En effet. Les gens se demandent parfois comment un homme peut être victime de violence sexuelle. Il a quand même eu une érection, non? Mais une réaction corporelle ne dit rien du désir ou du consentement. Parfois, le corps réagit automatiquement. Vous pouvez manger un fruit pourri et déclencher vos glandes salivaires, mais cela ne veut pas dire que vous avez envie de manger ce fruit pourri.
Le problème, c’est que la sexualité masculine est soit dangereuse, soit ridicule. Il n’existe aucun récit dans lequel les hommes sont perçus comme des êtres humains à part entière, avec des désirs, des peurs, des préoccupations et des vulnérabilités. Et cela n’a pas changé en trente ans d’expérience comme sexologue.
«Les gens se demandent parfois comment un homme peut être victime de violence sexuelle.»
Alexander Witpas
Sexologue
Les femmes ont-elles la vie plus facile?
Mon propos n’est pas que les femmes ont la vie plus facile ou meilleure. Mais les organisations de la société civile, à juste titre, ont réussi à mettre la question des violences sexuelles faites aux femmes en haut de l’agenda. Tandis que les hommes n’ont jamais bénéficié d’une mobilisation de cette ampleur. Il n’y a pas eu, ces cinquante dernières années, de mouvement dans lequel les hommes pouvaient se retrouver pour parler de leur sexualité, de ce qu’ils considèrent comme transgressif, et de ce qu’ils pensent de l’image qu’on donne des hommes. Parce que le récit du coupable masculin et de la victime féminine est si dominant, il faut souvent beaucoup de temps avant qu’un homme ne réalise que ce qu’il a vécu constitue en réalité une forme de violence sexuelle.

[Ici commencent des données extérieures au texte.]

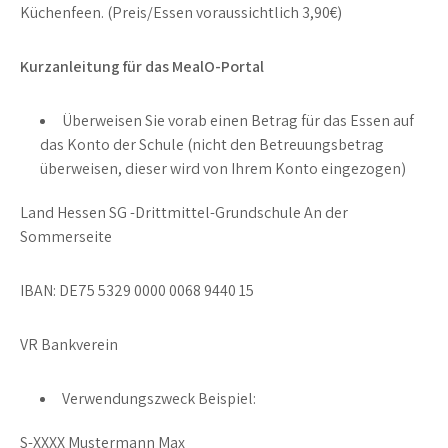
Küchenfeen. (Preis/Essen voraussichtlich 3,90€)
Kurzanleitung für das MealO-Portal
Überweisen Sie vorab einen Betrag für das Essen auf
das Konto der Schule (nicht den Betreuungsbetrag
überweisen, dieser wird von Ihrem Konto eingezogen)
Land Hessen SG -Drittmittel-Grundschule An der
Sommerseite
IBAN: DE75 5329 0000 0068 9440 15
VR Bankverein
Verwendungszweck Beispiel:
S-XXXX Mustermann Max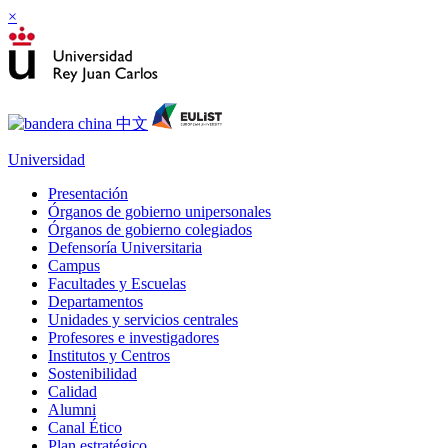
×
Universidad
Presentación
Órganos de gobierno unipersonales
Órganos de gobierno colegiados
Defensoría Universitaria
Campus
Facultades y Escuelas
Departamentos
Unidades y servicios centrales
Profesores e investigadores
Institutos y Centros
Sostenibilidad
Calidad
Alumni
Canal Ético
Plan estratégico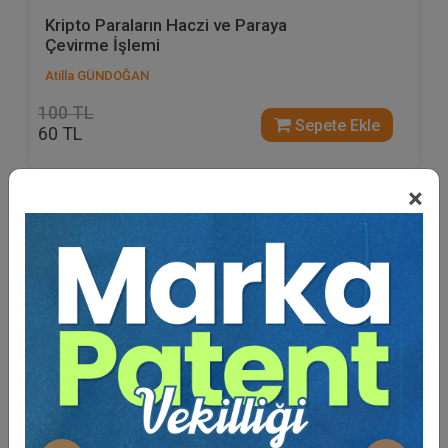
Kripto Paraların Haczi ve Paraya
Çevirme İşlemi
Atilla GÜNDOĞAN
100 TL
Sepete Ekle
60 TL
×
%40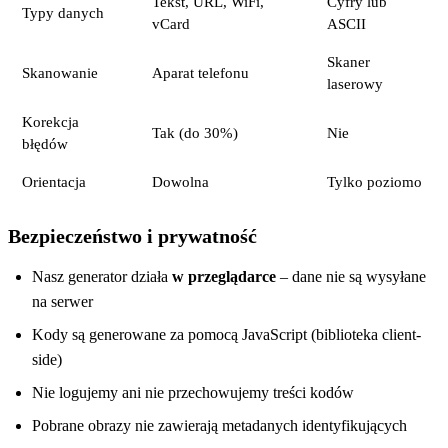
Tekst, URL, WiFi,
Cyfry lub
Typy danych
vCard
ASCII
Skaner
Skanowanie
Aparat telefonu
laserowy
Korekcja
Tak (do 30%)
Nie
błędów
Orientacja
Dowolna
Tylko poziomo
Bezpieczeństwo i prywatność
Nasz generator działa
w przeglądarce
– dane nie są wysyłane
na serwer
Kody są generowane za pomocą JavaScript (biblioteka client-
side)
Nie logujemy ani nie przechowujemy treści kodów
Pobrane obrazy nie zawierają metadanych identyfikujących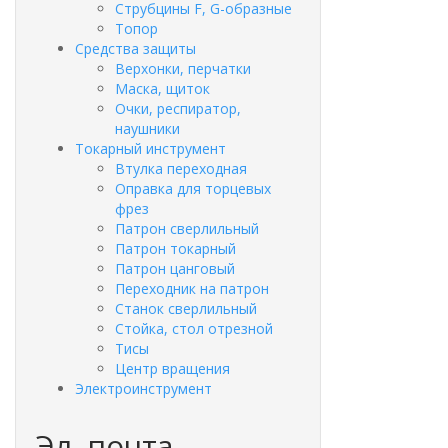
Струбцины F, G-образные
Топор
Средства защиты
Верхонки, перчатки
Маска, щиток
Очки, респиратор,
наушники
Токарный инструмент
Втулка переходная
Оправка для торцевых
фрез
Патрон сверлильный
Патрон токарный
Патрон цанговый
Переходник на патрон
Станок сверлильный
Стойка, стол отрезной
Тисы
Центр вращения
Электроинструмент
Эл. почта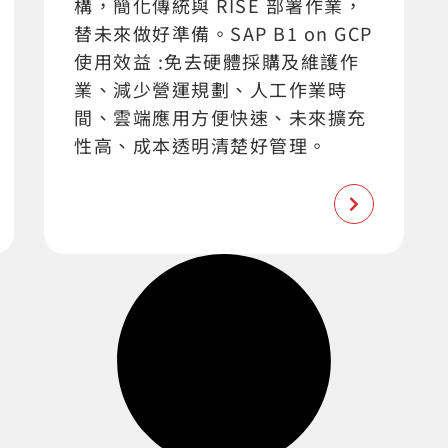
構，簡化傳統與 RISE 部署作業，
替未來做好準備。SAP B1 on GCP
使用效益 :免去硬體採購及維護作
業、減少營運規劃、人工作業時
間、雲端應用方便快速、未來擴充
性高、成本透明清楚好管理。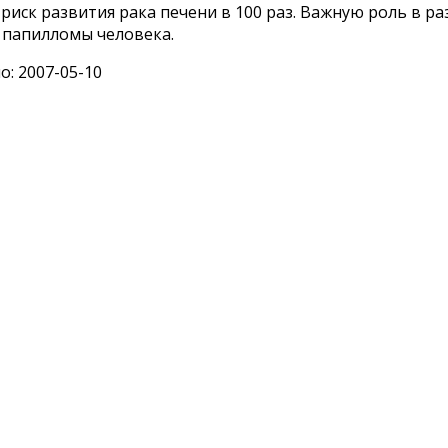
риск развития рака печени в 100 раз. Важную роль в р
 папилломы человека.
: 2007-05-10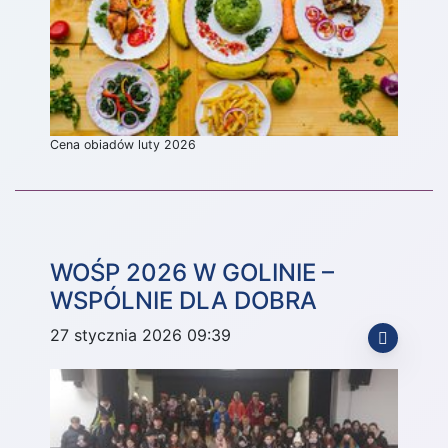
Cena obiadów luty 2026
WOŚP 2026 W GOLINIE –
WSPÓLNIE DLA DOBRA
27 stycznia 2026 09:39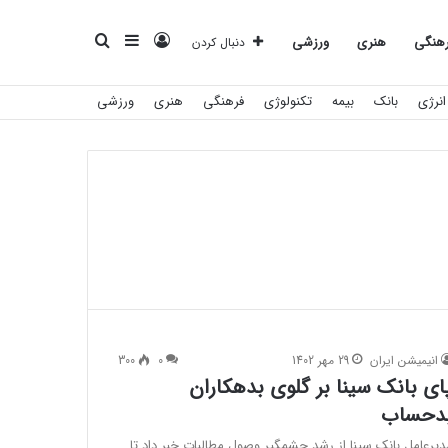
ورود
سایدبار
جستجو
هنگی
هنری
ورزشی
دنبال کردن
انرژی
بانک
بیمه
تکنولوژی
فرهنگی
هنری
ورزشی
برای
انیمیشن ایران
29 مهر 1402
0
300
ای بانک سینا بر گلوی بدهکاران
دحساب
دیرعامل بانک سینا از رشد چشمگیر وصول مطالبات خبر داد تا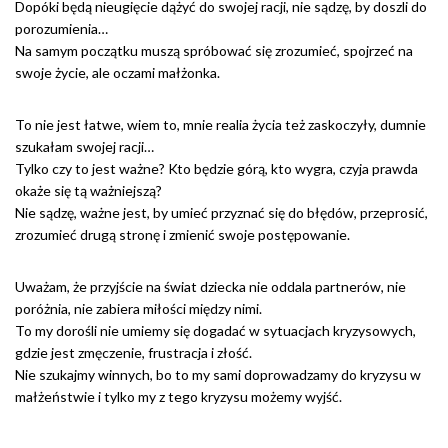
Dopóki będą nieugięcie dążyć do swojej racji, nie sądzę, by doszli do
porozumienia…
Na samym początku muszą spróbować się zrozumieć, spojrzeć na
swoje życie, ale oczami małżonka.
To nie jest łatwe, wiem to, mnie realia życia też zaskoczyły, dumnie
szukałam swojej racji…
Tylko czy to jest ważne? Kto będzie górą, kto wygra, czyja prawda
okaże się tą ważniejszą?
Nie sądzę, ważne jest, by umieć przyznać się do błędów, przeprosić,
zrozumieć drugą stronę i zmienić swoje postępowanie.
Uważam, że przyjście na świat dziecka nie oddala partnerów, nie
poróżnia, nie zabiera miłości między nimi.
To my dorośli nie umiemy się dogadać w sytuacjach kryzysowych,
gdzie jest zmęczenie, frustracja i złość.
Nie szukajmy winnych, bo to my sami doprowadzamy do kryzysu w
małżeństwie i tylko my z tego kryzysu możemy wyjść.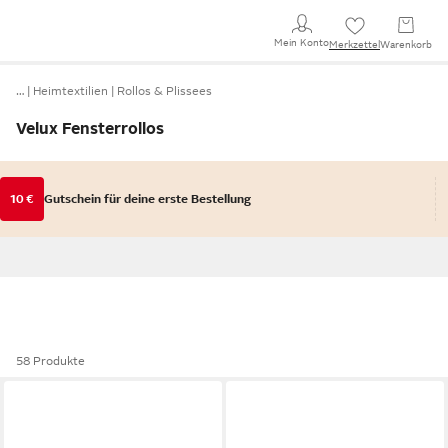
Mein Konto
Merkzettel
Warenkorb
…
Heimtextilien
Rollos & Plissees
Velux Fensterrollos
10 €
Gutschein für deine erste Bestellung
58 Produkte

Les chiffres concernant les victimes masculines ne représentent donc, ici aussi, que la partie émergée de l’iceberg?
Chez les femmes, les chiffres représentent la partie émergée de l’iceberg; chez les hommes, l’iceberg est entièrement sous l’eau. Car les hommes en parlent bien moins. Ce n’est pas étonnant: si vous avez déjà besoin de beaucoup de temps pour comprendre vous-même ce qui vous est arrivé, comment diable pouvez-vous l’expliquer à votre entourage?